Quatro horas sem energia. O temporal vespertino varreu carros, pessoas, animais e bicicletas das ruas. Nem mesmo o minúsculo triciclo azul, uma espécie de tapete mágico para o filho da vizinha, conseguiu escapar da fúria da chuva e foi arrastado pela correnteza. Pobre garotinho! Chorava com força e dor como se aquela fosse a maior perda de sua vida para todo o sempre. Quem sabe…
Percebi tardiamente que uma das frestas da janela sabotou meu dique improvisado com sacolas plásticas e vazou água para todo o quarto. Gastei alguns minutos limpando, mas não me importei. Em seguida, peguei o carrinho de compras e desci oito andares de escada, tateando na escuridão. Do lado de fora do prédio, a enxurrada estava tão pomba gira que provocou ondas pela calçada, afundando meus pés, negligentemente postos em chinelos, em um lago sujo, sem amor.
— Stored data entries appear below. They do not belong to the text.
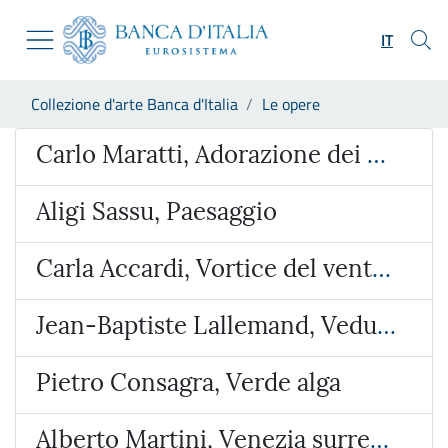
Vai al sito istituzionale
Skip to Main Content
Vai al menu di navigazione
IT
Vai alla ricerca
Vai ai contenuti
Ti trovi in:
Collezione d'arte Banca d'Italia
Le opere
Vai al footer
Opera
Carlo Maratti, Adorazione dei Magi
Aligi Sassu, Paesaggio
Carla Accardi, Vortice del vento verde
Jean-Baptiste Lallemand, Veduta ideata con l’Arco di Giano e San Giorgio al Velabro
Pietro Consagra, Verde alga
Alberto Martini, Venezia surreale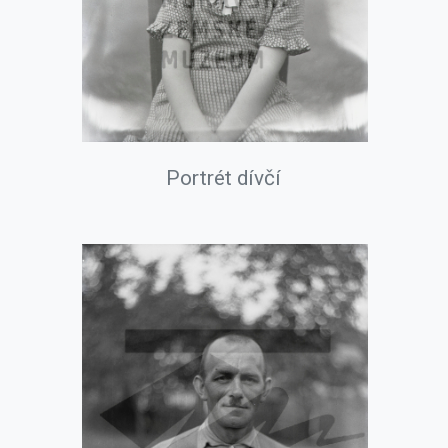
Portrét dívčí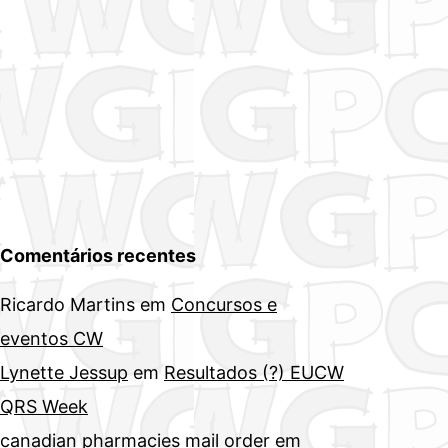
Comentários recentes
Ricardo Martins
em
Concursos e
eventos CW
Lynette Jessup
em
Resultados (?) EUCW
QRS Week
canadian pharmacies mail order
em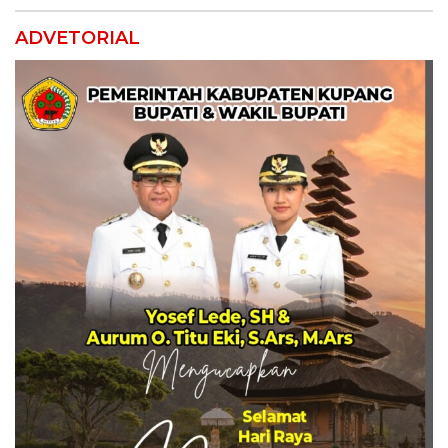
ADVETORIAL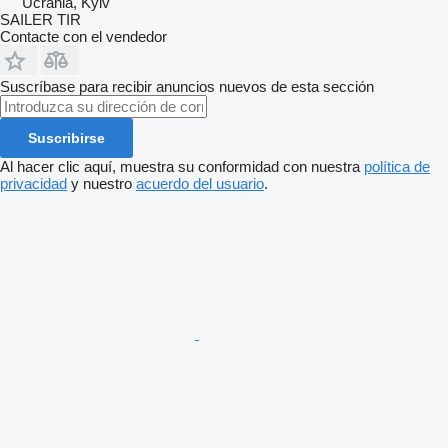
Ucrania, Kyiv
SAILER TIR
Contacte con el vendedor
Suscríbase para recibir anuncios nuevos de esta sección
Suscribirse
Al hacer clic aquí, muestra su conformidad con nuestra
política de
privacidad
y nuestro
acuerdo del usuario
.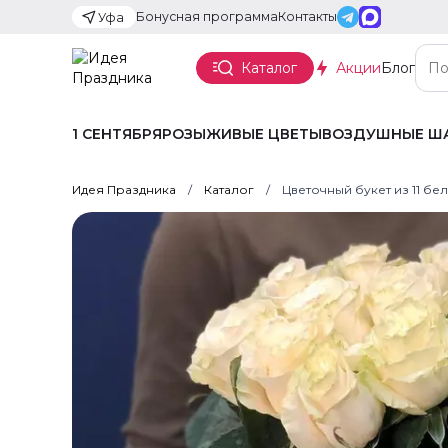
Бонусная программа
Контакты
Уфа
Каталог
Акции
Блог
1 СЕНТЯБРЯ
РОЗЫ
ЖИВЫЕ ЦВЕТЫ
ВОЗДУШНЫЕ Ш
Идея Праздника
Каталог
Цветочный букет из 11 бе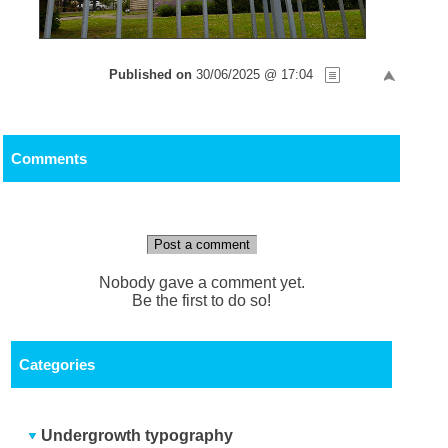
Published on
30/06/2025 @ 17:04
Comments
Post a comment
Nobody gave a comment yet.
Be the first to do so!
Categories
Undergrowth typography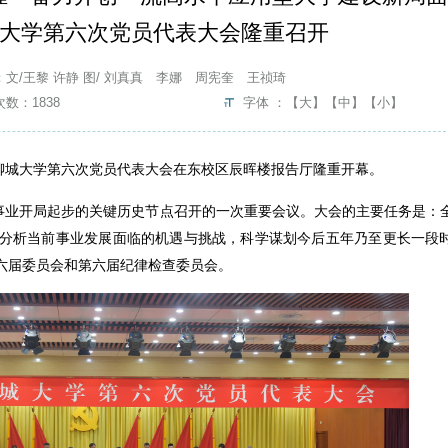
大学第六次党员代表大会隆重召开
：文/王黎 许静 图/ 刘真真 李娜 周宪奎 王祯琦
次数：
1838
字体 ：
【大】
【中】
【小】
党聊城大学第六次党员代表大会在东校区辰晖楼报告厅隆重开幕。
”事业开局起步的关键历史节点召开的一次重要会议。大会的主要任务是：
分析当前事业发展面临的机遇与挑战，科学谋划今后五年乃至更长一段
六届委员会和第六届纪律检查委员会。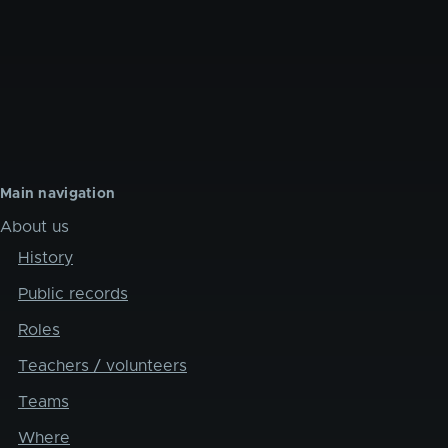
Main navigation
About us
History
Public records
Roles
Teachers / volunteers
Teams
Where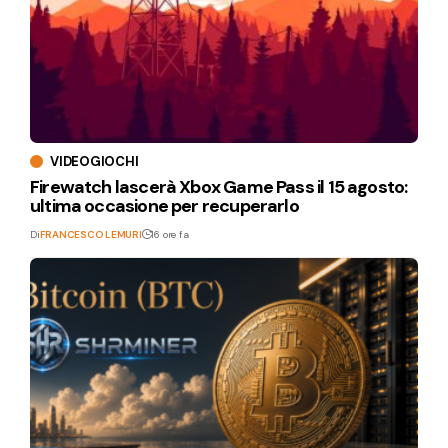
VIDEOGIOCHI
Firewatch lascerà Xbox Game Pass il 15 agosto:
ultima occasione per recuperarlo
Di
FRANCESCO LEMURI
16 ore fa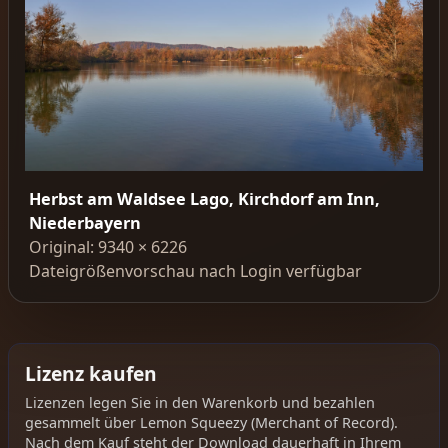
Herbst am Waldsee Lago, Kirchdorf am Inn,
Niederbayern
Original: 9340 × 6226
Dateigrößenvorschau nach Login verfügbar
Lizenz kaufen
Lizenzen legen Sie in den Warenkorb und bezahlen
gesammelt über Lemon Squeezy (Merchant of Record).
Nach dem Kauf steht der Download dauerhaft in Ihrem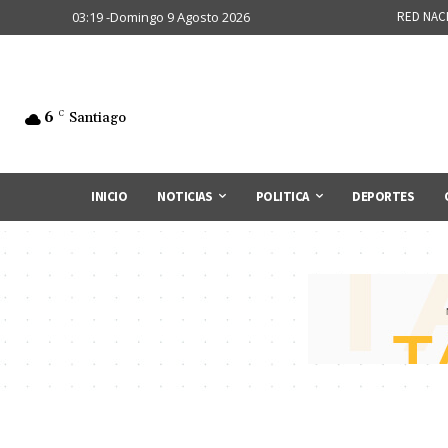
03:19 -Domingo 9 Agosto 2026
RED NAC
6
C
Santiago
INICIO
NOTICIAS
POLITICA
DEPORTES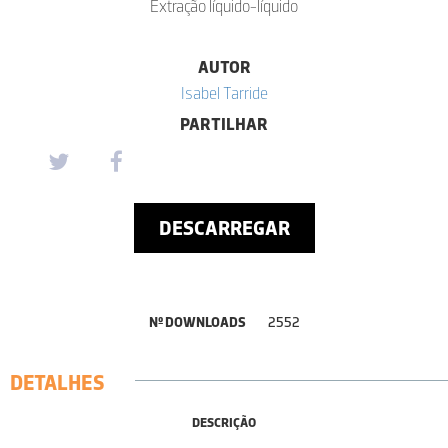
Extração líquido-líquido
AUTOR
Isabel Tarride
PARTILHAR
DESCARREGAR
Nº DOWNLOADS
2552
DETALHES
DESCRIÇÃO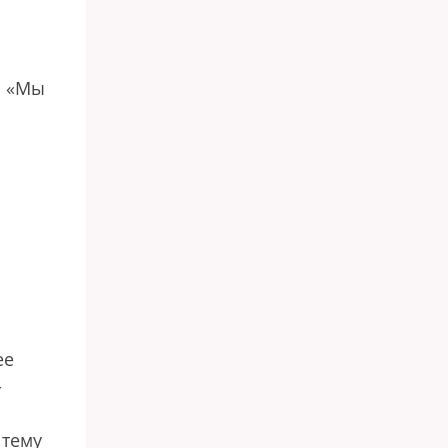
я
: «Мы
ее
-
 тему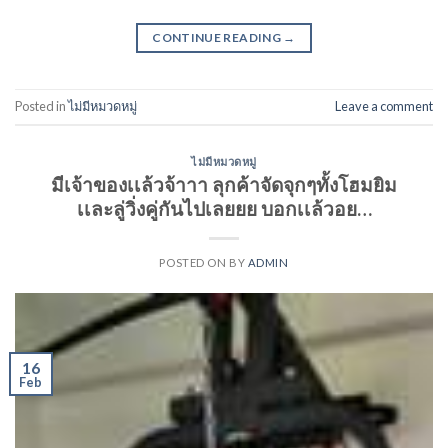
CONTINUE READING
→
Posted in
ไม่มีหมวดหมู่
Leave a comment
ไม่มีหมวดหมู่
มีเจ้าของเเล้วจ้าาา ลุกค้าจัดจุกๆทั้งโฮมยิม
เเละลู่วิ่งคู่กันไปเลยยย บอกเเล้วอย…
POSTED ON
BY
ADMIN
16
Feb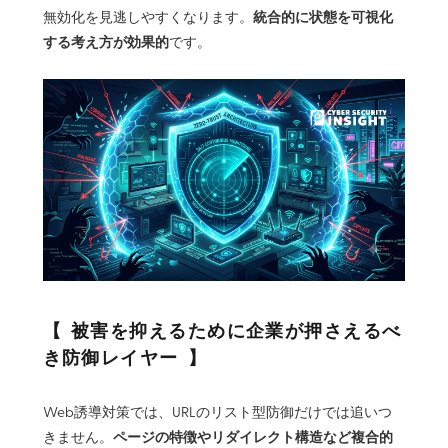
統合的に状態を可視化
無効化を見逃しやすくなります。
する考え方が効果的
です。
被害を抑えるために企業が押さえるべ
き防御レイヤー
Web誘導対策では、URLのリスト型防御だけでは追いつ
ページの特徴やリダイレクト構造など複合的
きません。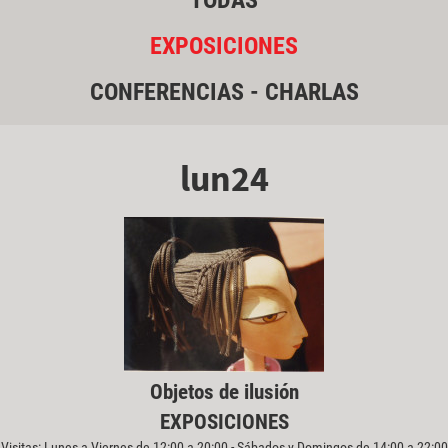
TODAS
EXPOSICIONES
CONFERENCIAS - CHARLAS
lun24
Objetos de ilusión
EXPOSICIONES
Visitas: Lunes a Viernes de 12:00 a 20:00 - Sábados y Domingos de 14:00 a 22:00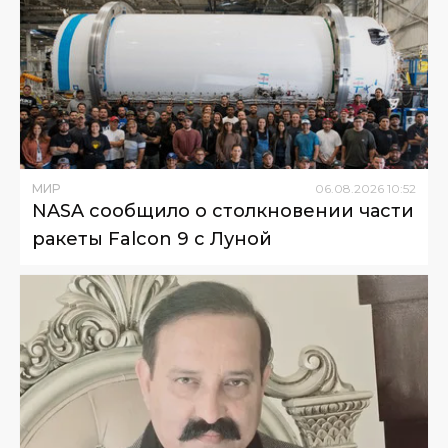
МИР
06
.
08
.
2026
10
:
52
NASA сообщило о столкновении части
ракеты Falcon 9 с Луной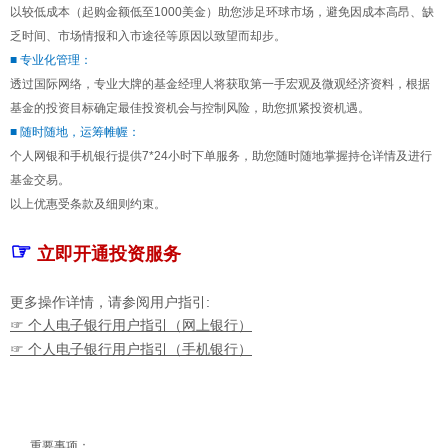
以较低成本（起购金额低至1000美金）助您涉足环球市场，避免因成本高昂、缺
乏时间、市场情报和入市途径等原因以致望而却步。
■ 专业化管理：
透过国际网络，专业大牌的基金经理人将获取第一手宏观及微观经济资料，根据
基金的投资目标确定最佳投资机会与控制风险，助您抓紧投资机遇。
■ 随时随地，运筹帷幄：
个人网银和手机银行提供7*24小时下单服务，助您随时随地掌握持仓详情及进行
基金交易。
以上优惠受条款及细则约束。
☞
立即开通投资服务
更多操作详情，请参阅用户指引:
☞ 个人电子银行用户指引（网上银行）
☞ 个人电子银行用户指引（手机银行）
重要事项：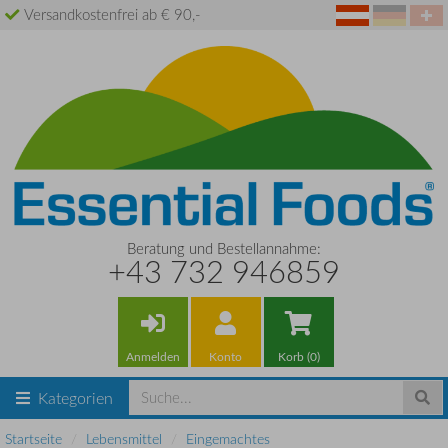
Versandkostenfrei ab € 90,-
Beratung und Bestellannahme:
+43 732 946859
Anmelden
Konto
Korb (0)
Kategorien
Startseite
Lebensmittel
Eingemachtes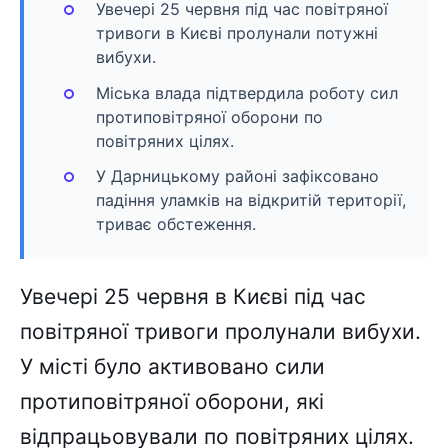
Увечері 25 червня під час повітряної
тривоги в Києві пролунали потужні
вибухи.
Міська влада підтвердила роботу сил
протиповітряної оборони по
повітряних цілях.
У Дарницькому районі зафіксовано
падіння уламків на відкритій території,
триває обстеження.
Увечері 25 червня в Києві під час
повітряної тривоги пролунали вибухи.
У місті було активовано сили
протиповітряної оборони, які
відпрацьовували по повітряних цілях.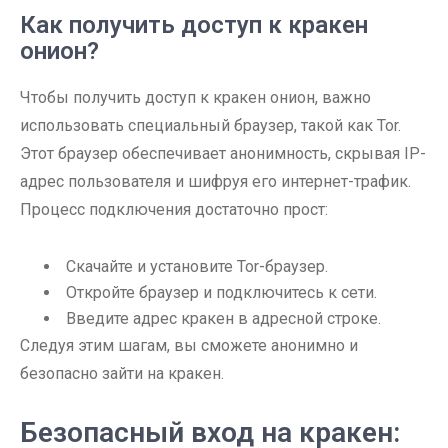
Как получить доступ к кракен
онион?
Чтобы получить доступ к кракен онион, важно
использовать специальный браузер, такой как Tor.
Этот браузер обеспечивает анонимность, скрывая IP-
адрес пользователя и шифруя его интернет-трафик.
Процесс подключения достаточно прост:
Скачайте и установите Tor-браузер.
Откройте браузер и подключитесь к сети.
Введите адрес кракен в адресной строке.
Следуя этим шагам, вы сможете анонимно и
безопасно зайти на кракен.
Безопасный вход на кракен: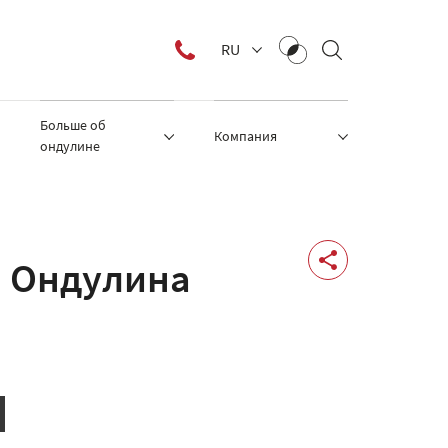
RU
Больше об
Компания
ондулине
я Ондулина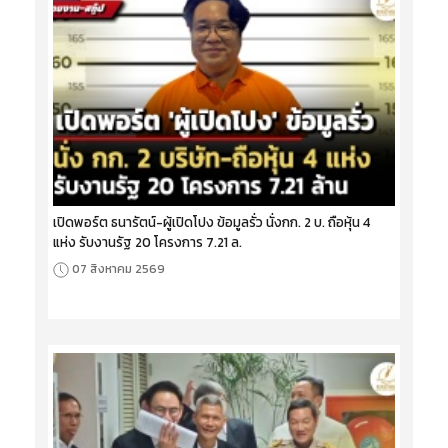
เปิดพอร์ต ธนารัตน์-ผู้เปิดโปง ข้อมูลรั่ว นั่งกก. 2 บ. ถือหุ้น 4
แห่ง รับงานรัฐ 20 โครงการ 7.21 ล.
07 สิงหาคม 2569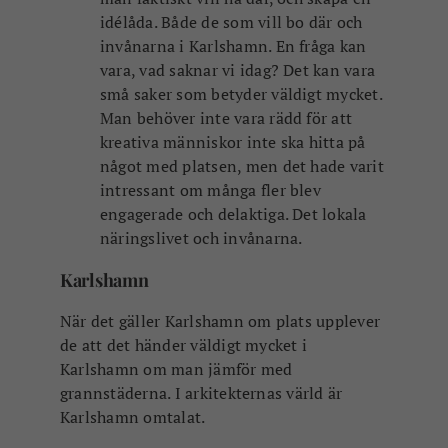
de att det händer väldigt mycket i
Karlshamn om man jämför med
grannstäderna. I arkitekternas värld är
Karlshamn omtalat.
– Det verkar finnas en framåtanda som
är positiv och man vill mycket.
Karlshamn har också varit bra på att
identifiera vad som är bra i den
befintliga staden. Man har inte byggt
bort det som redan är bra. Många
andra städer har i någon slags
identitetskris försökt gå från småstad
till storstad direkt och hoppat över
några hundratusen människor. Sen har
man ett språk som inte är småstadens
längre. På det stora hela ska man vara
ganska varsam med det. Småstadens
fantastiska kvalitéer börjar blir hett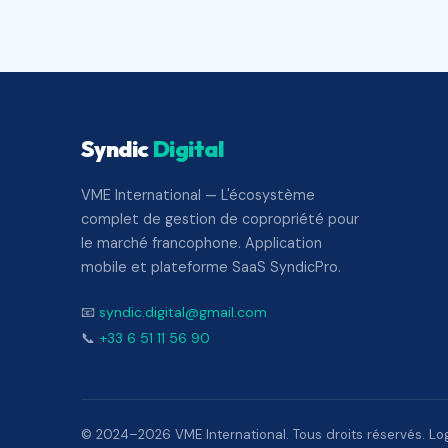
Syndic
Digital
VME International — L'écosystème
complet de gestion de copropriété pour
le marché francophone. Application
mobile et plateforme SaaS SyndicPro.
📧
syndic.digital@gmail.com
📞
+33 6 51 11 56 90
© 2024–2026 VME International. Tous droits réservés. Logi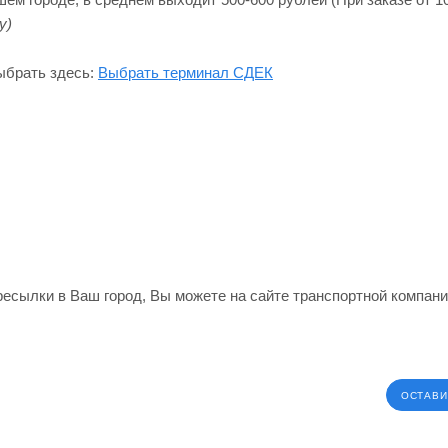
y)
ыбрать здесь:
Выбрать терминал СДЕК
ересылки в Ваш город, Вы можете на сайте транспортной компан
ОСТАВИ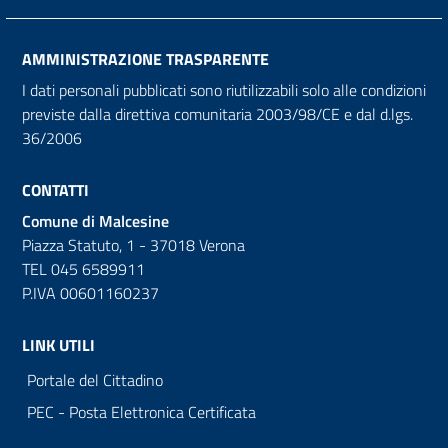
AMMINISTRAZIONE TRASPARENTE
I dati personali pubblicati sono riutilizzabili solo alle condizioni
previste dalla direttiva comunitaria 2003/98/CE e dal d.lgs.
36/2006
CONTATTI
Comune di Malcesine
Piazza Statuto, 1 - 37018 Verona
TEL 045 6589911
P.IVA 00601160237
LINK UTILI
Portale del Cittadino
PEC - Posta Elettronica Certificata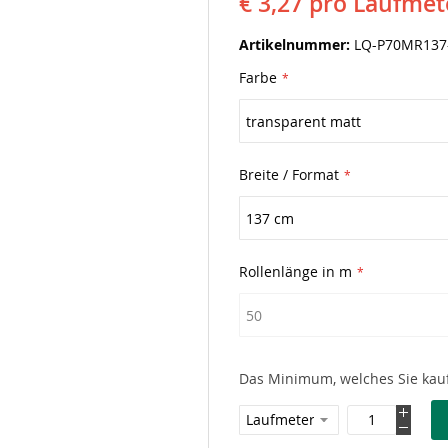
€ 3,27
pro Laufmet
Artikelnummer
LQ-P70MR137
Farbe
Breite / Format
Rollenlänge in m
Das Minimum, welches Sie kauf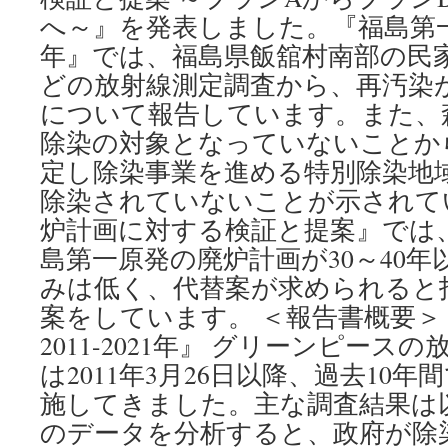
へ～』を発表しました。『福島第一原発 
年』では、福島県飯舘村南部の民
どの放射線測定調査から、再汚染
について報告しています。また、
除染の対象となっていないことか
定し除染事業を進める特別除染地域
除染されていないことが示されて
炉計画に対する検証と提案』では
島第一原発の廃炉計画が30～40
みは低く、代替案が求められると
案をしています。 ＜報告書概要＞
2011-2021年』 グリーンピース
は2011年3月26日以降、過去10年
施してきました。主な調査結果は
のデータを分析すると、政府が除染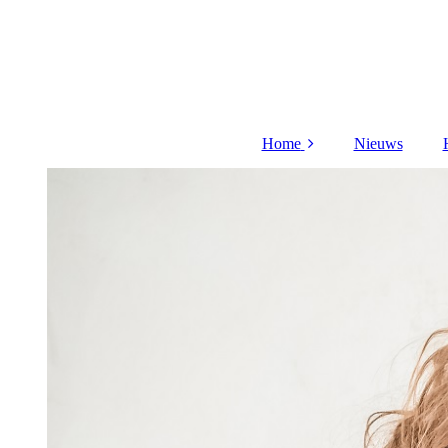
Home
Nieuws
Meer over mij
Acties
Cadeaubon
Aanmelden
nieuwsbrief
Workshop
Privacy beleid
videos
Ao retornar para casa, deixei as compras repousando no chão e desabei no sofá, absorta pelas trevas. Procurei a caixa de velas no banheiro e acendi duas. Fiquei olhando as chamas tremeluzindo e não pensei em nada. Que felicidade sentir meu corpo descansando na maciez do sofá enquanto pingos de chuva tamborilavam na minha janela! Silêncio e quietude. Paz. Formas abstratas brincavam na parede, seduzindo minha atenção. Quando comecei a sentir as carícias de um anjo, a luz voltou.